*Work instructions:*
- 1) In the excerpt on Scottish education, what role does the writer say teachers are reduced to under the Curriculum for Excellence?
- 2) Continue the excerpt on Scottish education from the point where it stops.

*Excerpt provided:*
Start of Block
There are too many layers of management in Scottish education. Heads have guidance from Learning and Teaching Scotland, The Scottish Qualifications Authority, The Scottish Government Education Department and HMIE itself. A merger of two or more of these would be a cut worth making. Better than reducing teachers, closing popular schools and sacking classroom assistants to deal with the deficit.

But there is another barrier in the way of empowering head-teachers. Speaking about the fixed term contract suggestion in yesterday's Scotsman, Ken Cunningham, general secretary of School Leaders Scotland, pointed out that the performance-related thinking behind it was at odds with the "ethos" of the Curriculum for Excellence.

As anyone who has ploughed through the gobbledygook will know, the CfE "ethos" is anti-competition, anti-assessment, and anti-achievement. It sees no real value in expertise or knowledge that's not immediately "useful" or relevant. The old idea of education stretching a young person, stimulating the imagination and taking them into areas they did not previously consider interesting, is frowned upon. So is the idea that some things worth learning are hard - but it's worth passing through the pain barrier. Teachers do not lead their pupils in the CfE. They are mere "facilitators".
End of Block
*Record excerpts:*
Start of Block
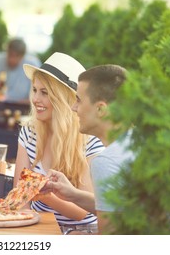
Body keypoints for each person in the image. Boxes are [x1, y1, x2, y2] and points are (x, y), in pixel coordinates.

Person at [14, 52, 105, 234]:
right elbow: (20, 199)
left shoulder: (89, 141)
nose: (35, 99)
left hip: (81, 232)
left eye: (44, 93)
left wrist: (45, 197)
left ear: (62, 99)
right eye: (34, 90)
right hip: (40, 227)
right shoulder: (28, 133)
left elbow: (82, 213)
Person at [42, 64, 131, 234]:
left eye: (79, 100)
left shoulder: (106, 161)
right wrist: (72, 194)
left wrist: (71, 236)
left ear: (100, 109)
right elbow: (119, 211)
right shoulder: (137, 142)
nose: (73, 108)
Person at [0, 38, 41, 102]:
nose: (12, 59)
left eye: (16, 56)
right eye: (10, 55)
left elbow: (38, 94)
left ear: (23, 56)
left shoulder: (32, 65)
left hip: (22, 107)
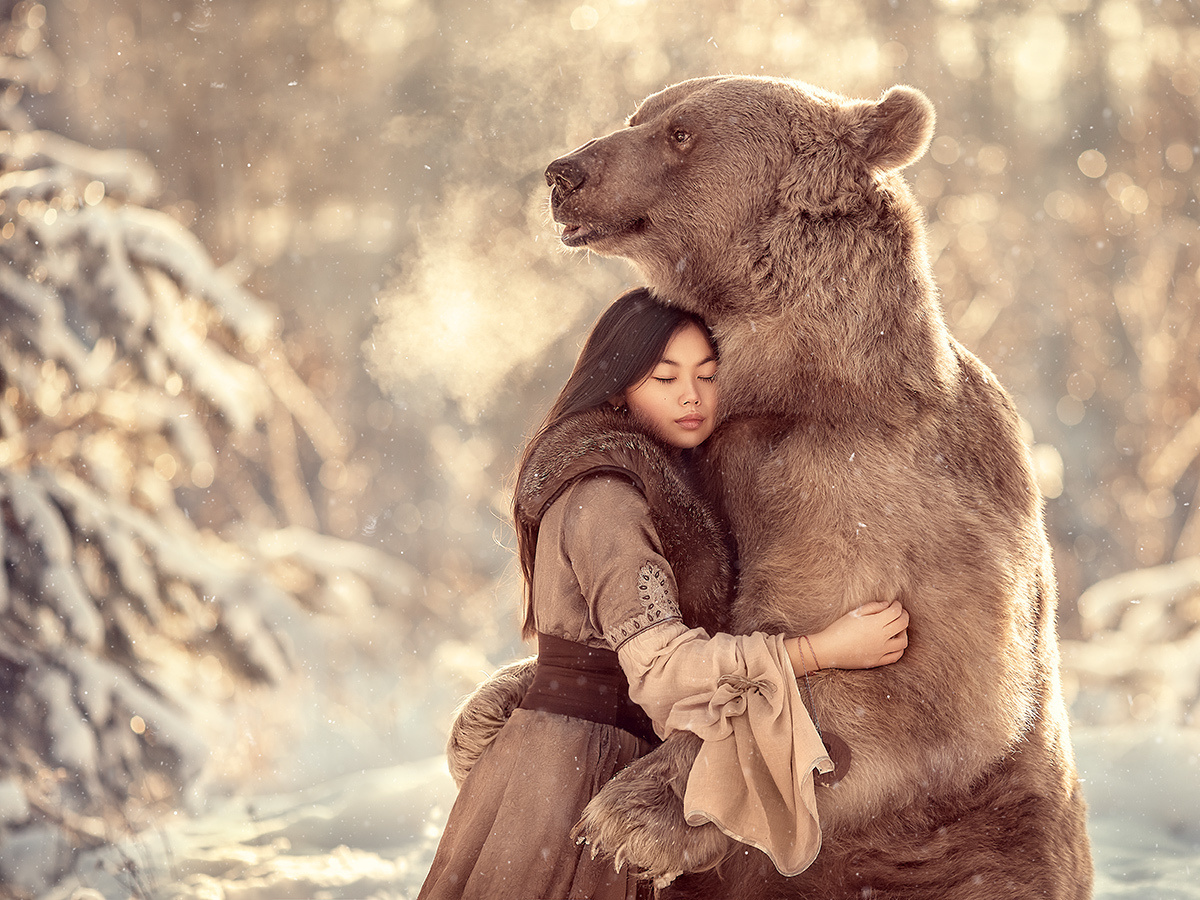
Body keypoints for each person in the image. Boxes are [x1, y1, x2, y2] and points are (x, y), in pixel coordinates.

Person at [418, 288, 909, 900]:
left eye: (708, 375)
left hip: (584, 758)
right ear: (620, 385)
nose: (691, 396)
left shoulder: (659, 483)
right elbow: (662, 666)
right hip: (576, 776)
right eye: (664, 377)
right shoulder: (607, 497)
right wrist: (824, 650)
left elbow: (605, 648)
End of Block
*Exercise results:*
- 1) Mere "facilitators."

- 2)
The mastery of skills does not seem particularly important to those putting the CfE together. This is a continuation of a trend in Scottish education, which has seen the end of individual classroom testing. National exams still exist - though some of the ideologues would get rid of these if they could. School results are no longer published, so any meaningful measurement of how an institution or teacher is performing is denied to the user ie parent or pupil.

This is the culture which has produced innumerate teacher trainees, and it seems set to get worse with CfE. The expertocracy are much more interested in vague outcomes like "confident learners" which cannot actually be assessed, than the ability to read and count well, which can be measured easily. It's difficult to see how any individual head teacher could turn the ship around.

The captain is not the one in charge. His hands are tied and the course has been set already by a higher, faceless power.